“They are using public funds for party patronage, and the Constitution does not permit anybody to scrutinise them,” Panday said. “It is only by accident that people find these things out. For example, in housing there are reports that PNM hacks are getting the houses. These are the kind of things people have to endure. It is not going to end until there is a change to the Constitution which allows the Government to be put under greater scrutiny.”
Last month, the Ministry of Community Development, Culture and Gender Affairs disclosed a list of scholarships it had awarded from 2003 to 2007 to Devant Maharaj of the Indo-Trinbago Equality Council (ITEC).
In 2008, Culture Minister Marlene Mc Donald had refused to reveal the information arguing that she was unable to do so under the Freedom of Information Act. However State lawyers released the information under the same Act after Maharaj took the matter to court. To date, the list has still not been made public.
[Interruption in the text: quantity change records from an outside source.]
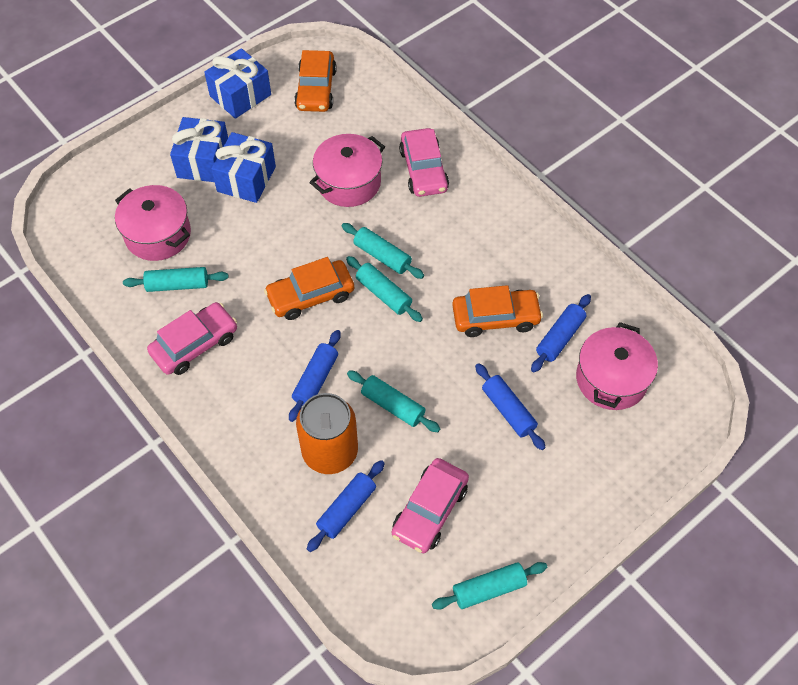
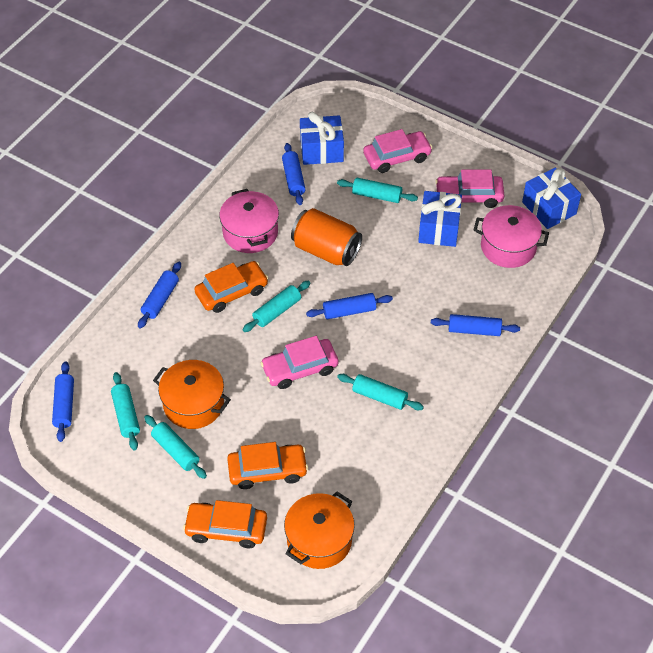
blue rolling pin: 4 -> 5
orange pot: 0 -> 2
pink pot: 3 -> 2

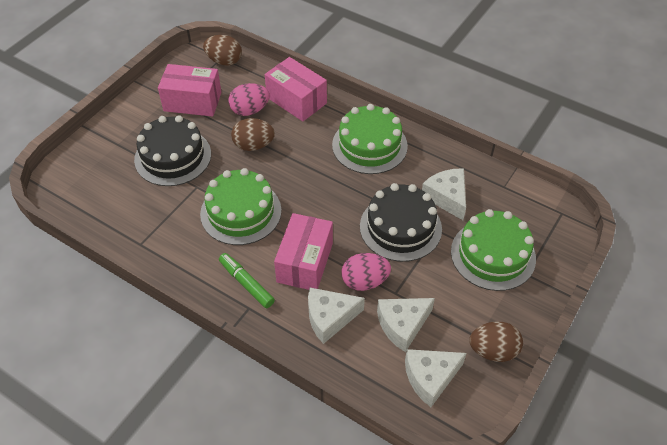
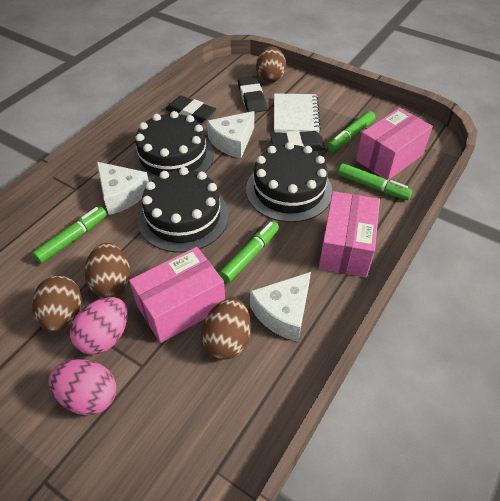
black cake: 2 -> 3
black eraser: 0 -> 3
brown egg: 3 -> 4
green cake: 3 -> 0
green marker: 1 -> 4
white cheese: 4 -> 3
white notebook: 0 -> 1

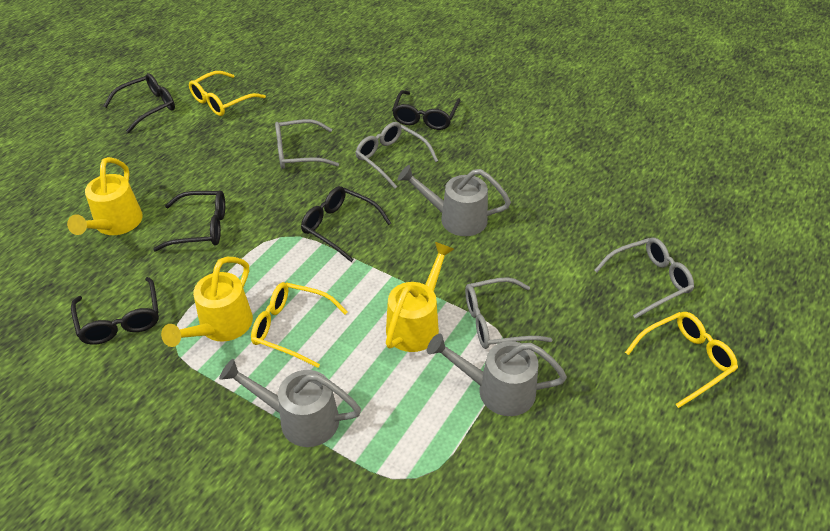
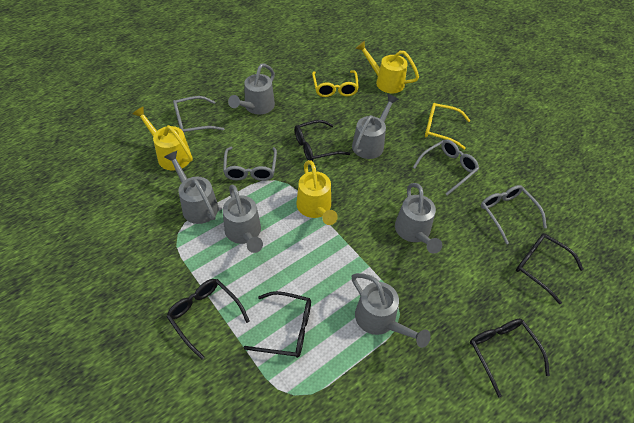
grey watering can: 3 -> 6
yellow glasses: 3 -> 2

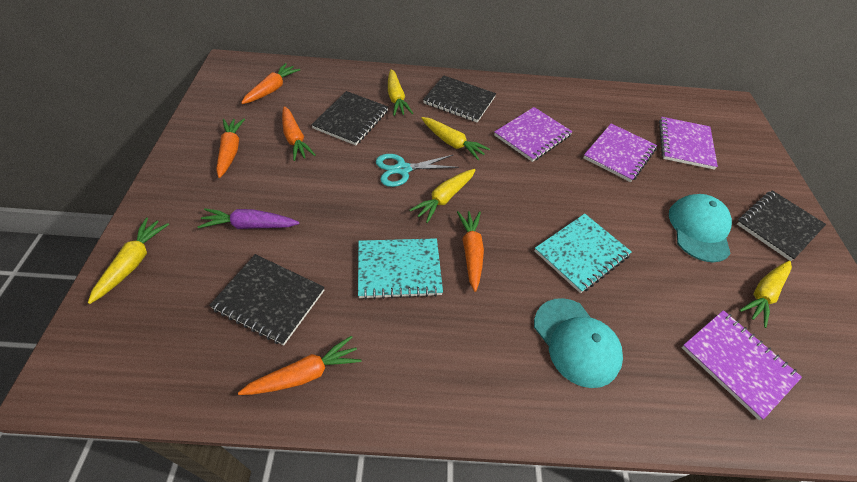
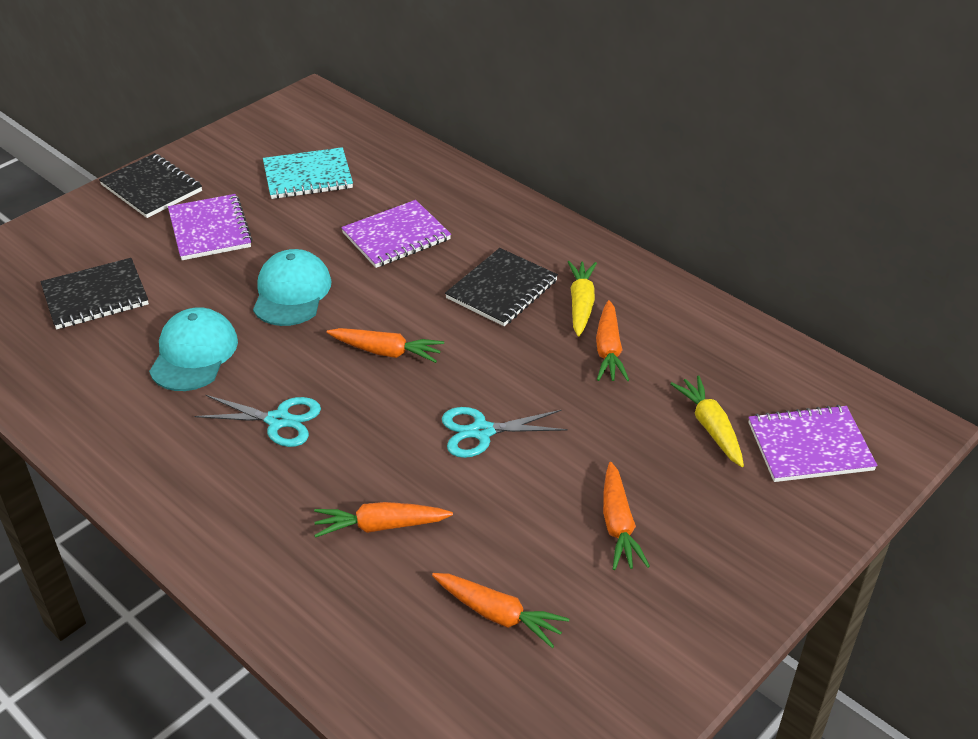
black notebook: 4 -> 3
purple carrot: 1 -> 0
purple notebook: 4 -> 3
turquoise notebook: 2 -> 1
turquoise scissors: 1 -> 2
yellow carrot: 5 -> 2

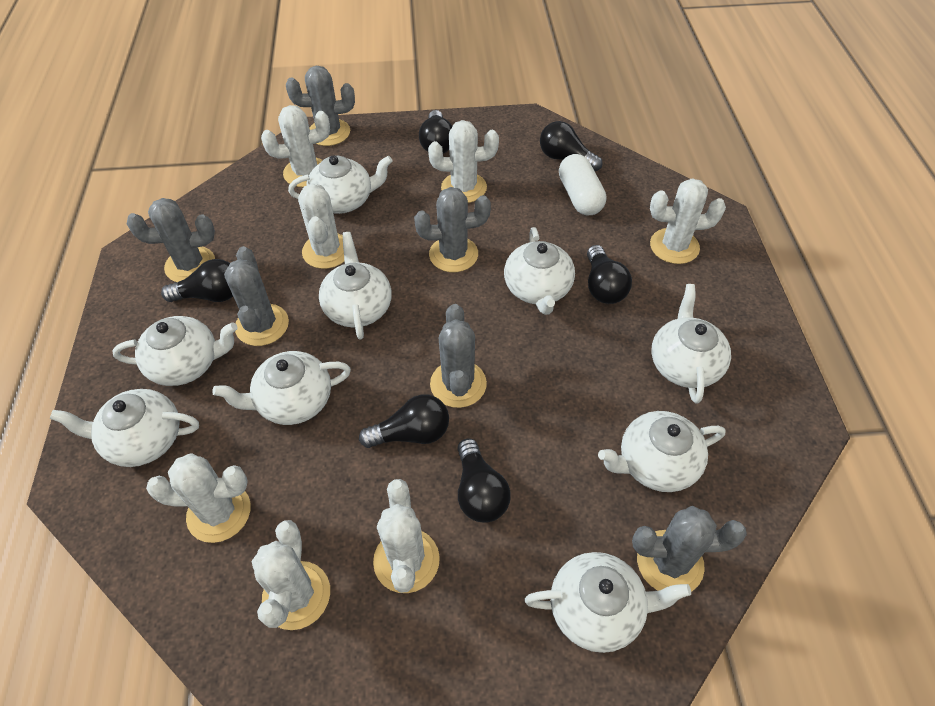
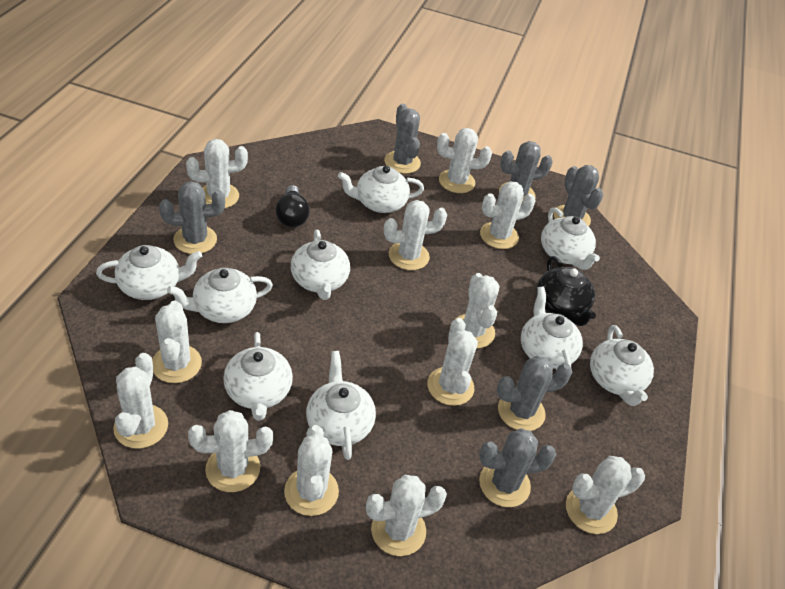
black light bulb: 6 -> 1
black teapot: 0 -> 1
white cactus: 7 -> 12
white capsule: 1 -> 0

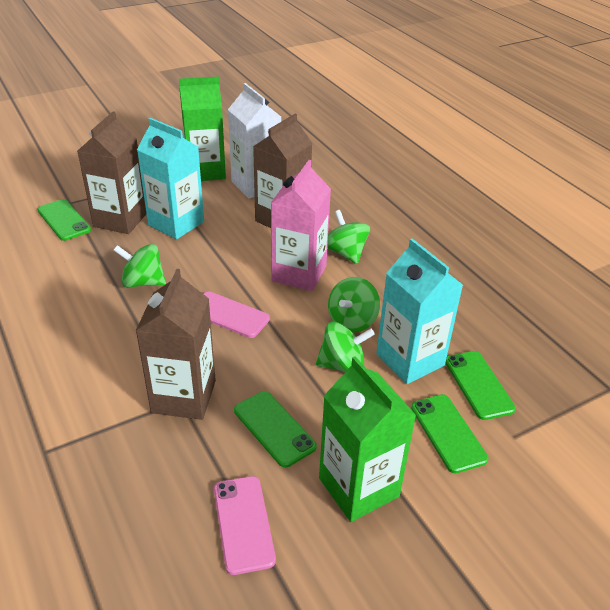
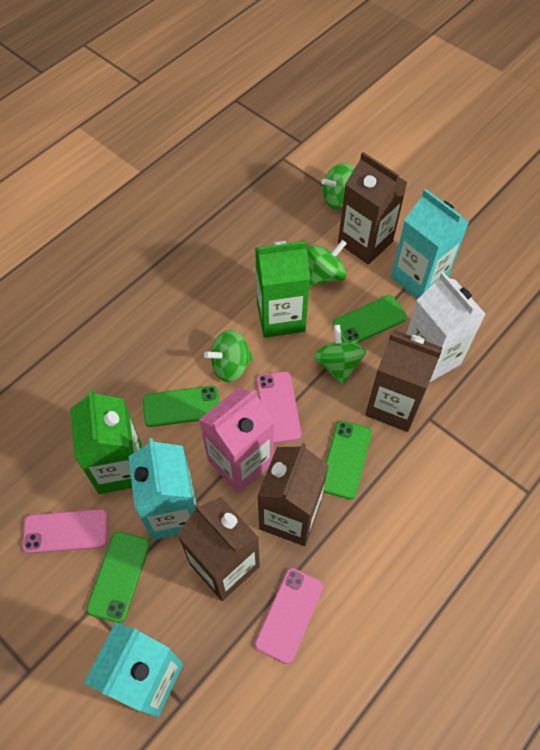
brown carton: 3 -> 4
pink phone: 2 -> 3
turquoise carton: 2 -> 3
Opposition Senator Wade Mark, who was the senator who filed questions asking Mc Donald to reveal the information in the Senate, yesterday warned that Mc Donald’s conduct amounted to utter contempt.
“I appeal to the government to let us not continue to treat this parliament with utter contempt. I am a parliamentarian, and I had to go outside to beg a person who is not in parliament for the information in response to a question I placed on the order paper. It is disrespectful,” Mark said during debate on a motion about the plight of former sugar cane industry workers.
“I don’t understand why we as parliamentarians continue to short-change ourselves. Here it is we are debating a motion to get help for cane farmers and I recall raising a question in this parliament on the issue of scholarships, and nobody could supply me with answers. It was a secret,” he said.